* Tasks and exercises
a: In the court judgment, for how long was Mr Licciardello disqualified from holding or obtaining a licence?
b: Carry the court judgment forward from its final sentence.
Segment Start: Text block
When he appeared in court he pleaded guilty. The learned Magistrate accepted the plea and proceeded to sentence. His Honour, having heard the total amount of the fines owed by Mr Licciardello, remarked, “I can’t see much point in loading him up with more fines”, and released him on a Good Behaviour Order for twelve months. He also disqualified Mr Licciardello from holding or obtaining a licence for two years.
The offence
The offence, however, could not be proved for as at 12 June 2006 Mr Licciardello was not a driver whose licence had been suspended as the section provides. He was simply a person who was not the holder of a licence and who had driven; a different offence under s 31 of the Driver Licensing Act.
I adopt the reasoning of James J in DPP v Greene (2003) 58 NSWLR 252, where his Honour said (at 256):
I see no absurdity, or even difficulty, in saying of a licence which has been cancelled that, if it had not been cancelled, it would have expired on a particular date, being the date recorded in the driver licence register as the licence expiry date. If before the licence expiry date the licence is cancelled, then for the remainder of the period up to the licence expiry date recorded in the driver licence register the person who held the licence can appropriately be described as a person ‘whose driver licence is cancelled’ and section 25A(3) of the Road Transport (Driver Licensing) Act can be applicable. However, after the licence expiry date, being the date on which the licence would in any event have ceased to have effect, the person who held the cancelled licence can no longer appropriately be described as ‘a person whose driver licence is cancelled’ and section 25A(3) can no longer be applicable. After the licence expiry date the person who held the licence is simply an unlicensed driver.
Segment End: Text block
Segment Start: Given entries
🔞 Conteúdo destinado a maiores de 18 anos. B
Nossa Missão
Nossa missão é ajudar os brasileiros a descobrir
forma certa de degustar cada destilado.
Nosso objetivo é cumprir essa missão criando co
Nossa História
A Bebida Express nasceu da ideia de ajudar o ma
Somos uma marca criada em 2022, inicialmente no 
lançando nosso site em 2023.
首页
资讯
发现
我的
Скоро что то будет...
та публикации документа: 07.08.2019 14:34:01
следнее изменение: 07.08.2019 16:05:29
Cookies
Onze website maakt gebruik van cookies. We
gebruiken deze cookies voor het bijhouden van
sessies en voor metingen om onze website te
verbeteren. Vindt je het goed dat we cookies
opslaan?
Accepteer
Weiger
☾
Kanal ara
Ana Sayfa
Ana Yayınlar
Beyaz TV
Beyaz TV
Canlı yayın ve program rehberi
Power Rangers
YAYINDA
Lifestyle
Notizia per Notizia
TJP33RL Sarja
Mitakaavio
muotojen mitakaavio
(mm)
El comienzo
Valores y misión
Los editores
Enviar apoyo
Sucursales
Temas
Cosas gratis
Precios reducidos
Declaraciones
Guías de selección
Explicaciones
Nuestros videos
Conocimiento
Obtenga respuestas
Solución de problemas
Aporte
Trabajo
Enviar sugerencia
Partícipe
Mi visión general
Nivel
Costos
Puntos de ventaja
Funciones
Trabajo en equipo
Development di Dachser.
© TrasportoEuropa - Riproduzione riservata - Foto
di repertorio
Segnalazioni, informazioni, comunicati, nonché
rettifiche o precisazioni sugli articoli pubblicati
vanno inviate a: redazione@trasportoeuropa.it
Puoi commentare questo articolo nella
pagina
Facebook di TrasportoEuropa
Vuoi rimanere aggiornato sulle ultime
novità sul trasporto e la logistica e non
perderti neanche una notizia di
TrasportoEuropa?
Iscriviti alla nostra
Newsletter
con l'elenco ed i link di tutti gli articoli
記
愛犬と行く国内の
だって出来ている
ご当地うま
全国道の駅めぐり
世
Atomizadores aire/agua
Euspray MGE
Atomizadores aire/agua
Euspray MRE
Segment End: Given entries
* Answers for this exercise
a: Two years.

b:
While the terms are slightly different, it seems to me that this is precisely applicable here.
Further, the two offences, driving whilst disqualified and driving while an unlicensed driver, are different offences. Following Wade v Evans (2003) 180 FLR 290, that must be so. An amendment of one to the other, despite their similarities and the substratum of similarity or equivalence between the two, cannot be permitted even were it possible to do so after this long distance from the hearings: Wade v Evans at 293. That might be said to be a lacuna in the law and I note that s 41 of the Driver Licensing Act provides that a suspension survives the expiry of a licence and deems the licence to be suspended after expiry until the suspended period itself expires. That provision, however, only became a law of the Territory on 1 March 2000 and was not in force on 11 May 1990. There was no such provision in the Motor Traffic Act 1936 (ACT), which was in force as at 6 July 1994, when his licence expired.
Mr Licciardello could not have been convicted of the offence under s 32(2)(a) of the Driver Licensing Act, though he may have been able to be convicted of a different offence. That is the basis on which, under the rubric in R v Forde, he has applied.
I do not have to decide the latter, whether he could have been convicted of another offence, but the former means that the conviction and sentence in that matter must be set aside. I do so. That also requires the disqualification then entered to be set aside.
The later offences
The other two offences arose from Mr Licciardello’s driving on 26 March 2007 on Yamba Drive, Garran, and then on 12 August 2007 on Monaro Highway, Hume. He appeared in both cases before the Magistrates Court charged with an offence under s 32(1)(a) of the Driver Licensing Act, namely, driving whilst disqualified; the disqualification having been that imposed on 11 October 2006.
In this case, that offence would have been made good had the disqualification made for the offence of which he was convicted on 11 October 2006 stood. As, however, it had to be set aside (as noted above), there was no disqualification that he had breached by his driving on 26 March and 12 August 2007. See Lynch v Hargrave [1971] VR 99.
Accordingly, convictions and sentences for the charges of driving whilst disqualified on 26 March and 12 August 2007 will also have to be set aside, including the disqualifications.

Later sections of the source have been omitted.